PASSAGE SHOWN
=== Begin Enclosure ===

Three nights ago I dreamt that I was so happy with some compost that I had made that I started to eat it. As I chewed a big mouthful and admired the worms and slugs in the pile at my feet I realized that I shouldn’t eat it because of the manure. My breath stunk of cow shit. The mephloquine that we take to stave off malaria causes strange and vivid dreams and many Volunteers enjoy sitting around comparing weird stories. I keep a dream journal next to my bed and write in it almost every morning upon waking.
(Let me begin again. This is getting too long and its been twelve days since I first started it. Blogs aren’t compost, this should be short and current not a thesis-- for crying out loud.)

=== End Enclosure ===

INFORMATION PROVIDED
=== Begin Enclosure ===

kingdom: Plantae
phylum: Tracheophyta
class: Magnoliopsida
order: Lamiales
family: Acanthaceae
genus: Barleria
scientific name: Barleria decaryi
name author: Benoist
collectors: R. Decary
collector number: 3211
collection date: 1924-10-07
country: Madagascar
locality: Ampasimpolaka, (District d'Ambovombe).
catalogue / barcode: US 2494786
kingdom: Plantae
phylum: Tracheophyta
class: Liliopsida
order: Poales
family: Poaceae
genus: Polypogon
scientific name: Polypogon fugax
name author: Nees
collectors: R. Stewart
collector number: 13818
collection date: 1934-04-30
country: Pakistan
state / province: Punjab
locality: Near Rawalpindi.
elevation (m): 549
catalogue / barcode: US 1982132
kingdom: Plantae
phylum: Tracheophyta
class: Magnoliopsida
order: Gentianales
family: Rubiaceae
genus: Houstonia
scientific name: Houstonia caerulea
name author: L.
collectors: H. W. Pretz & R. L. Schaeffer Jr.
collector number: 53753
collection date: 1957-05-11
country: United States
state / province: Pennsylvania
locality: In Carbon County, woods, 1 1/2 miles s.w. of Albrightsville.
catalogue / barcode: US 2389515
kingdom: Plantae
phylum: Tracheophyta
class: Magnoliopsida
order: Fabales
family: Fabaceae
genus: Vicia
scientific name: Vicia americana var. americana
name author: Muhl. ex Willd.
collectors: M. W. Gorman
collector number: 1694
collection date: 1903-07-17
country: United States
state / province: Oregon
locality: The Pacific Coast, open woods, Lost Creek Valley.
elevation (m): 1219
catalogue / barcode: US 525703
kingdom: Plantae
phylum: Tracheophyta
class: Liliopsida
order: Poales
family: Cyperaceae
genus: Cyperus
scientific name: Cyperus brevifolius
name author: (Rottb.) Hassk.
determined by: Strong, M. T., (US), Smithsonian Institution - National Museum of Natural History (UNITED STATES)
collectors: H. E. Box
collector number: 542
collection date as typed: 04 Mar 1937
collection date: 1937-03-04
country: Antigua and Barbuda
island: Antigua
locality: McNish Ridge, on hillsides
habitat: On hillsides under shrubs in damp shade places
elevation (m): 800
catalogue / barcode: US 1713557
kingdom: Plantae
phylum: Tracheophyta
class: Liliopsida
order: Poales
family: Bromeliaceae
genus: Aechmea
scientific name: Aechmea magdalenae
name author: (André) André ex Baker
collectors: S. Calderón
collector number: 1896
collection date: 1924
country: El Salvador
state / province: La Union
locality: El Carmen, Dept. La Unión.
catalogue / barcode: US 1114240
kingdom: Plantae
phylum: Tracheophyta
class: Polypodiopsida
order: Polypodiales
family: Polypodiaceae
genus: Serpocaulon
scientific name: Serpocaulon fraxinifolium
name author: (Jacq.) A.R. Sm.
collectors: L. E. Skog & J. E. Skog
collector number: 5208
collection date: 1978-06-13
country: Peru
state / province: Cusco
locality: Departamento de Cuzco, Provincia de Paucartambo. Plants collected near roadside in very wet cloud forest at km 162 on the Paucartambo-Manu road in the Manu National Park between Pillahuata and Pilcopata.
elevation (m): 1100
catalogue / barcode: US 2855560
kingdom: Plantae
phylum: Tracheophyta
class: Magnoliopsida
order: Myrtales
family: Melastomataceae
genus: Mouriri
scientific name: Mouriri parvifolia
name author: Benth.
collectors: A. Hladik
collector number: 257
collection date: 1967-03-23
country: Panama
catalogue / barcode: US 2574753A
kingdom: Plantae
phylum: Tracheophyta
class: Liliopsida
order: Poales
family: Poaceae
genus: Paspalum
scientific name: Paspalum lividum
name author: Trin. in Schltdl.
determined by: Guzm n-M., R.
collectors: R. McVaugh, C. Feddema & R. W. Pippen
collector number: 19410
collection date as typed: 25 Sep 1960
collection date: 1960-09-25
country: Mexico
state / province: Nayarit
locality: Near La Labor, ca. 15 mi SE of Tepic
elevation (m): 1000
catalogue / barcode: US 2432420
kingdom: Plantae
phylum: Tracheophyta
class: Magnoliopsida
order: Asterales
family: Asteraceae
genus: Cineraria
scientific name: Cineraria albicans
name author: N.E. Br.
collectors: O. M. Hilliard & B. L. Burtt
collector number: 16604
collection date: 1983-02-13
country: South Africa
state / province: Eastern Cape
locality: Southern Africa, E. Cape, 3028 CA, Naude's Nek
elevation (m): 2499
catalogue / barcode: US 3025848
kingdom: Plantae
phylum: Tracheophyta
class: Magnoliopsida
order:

=== End Enclosure ===

WHAT YOU NEED TO DO
Copy the compost dream passage word for word, beginning at the words "(Let me begin" and stopping after "crying out loud.)".

RESULT OF THE TASK
(Let me begin again. This is getting too long and its been twelve days since I first started it. Blogs aren’t compost, this should be short and current not a thesis-- for crying out loud.)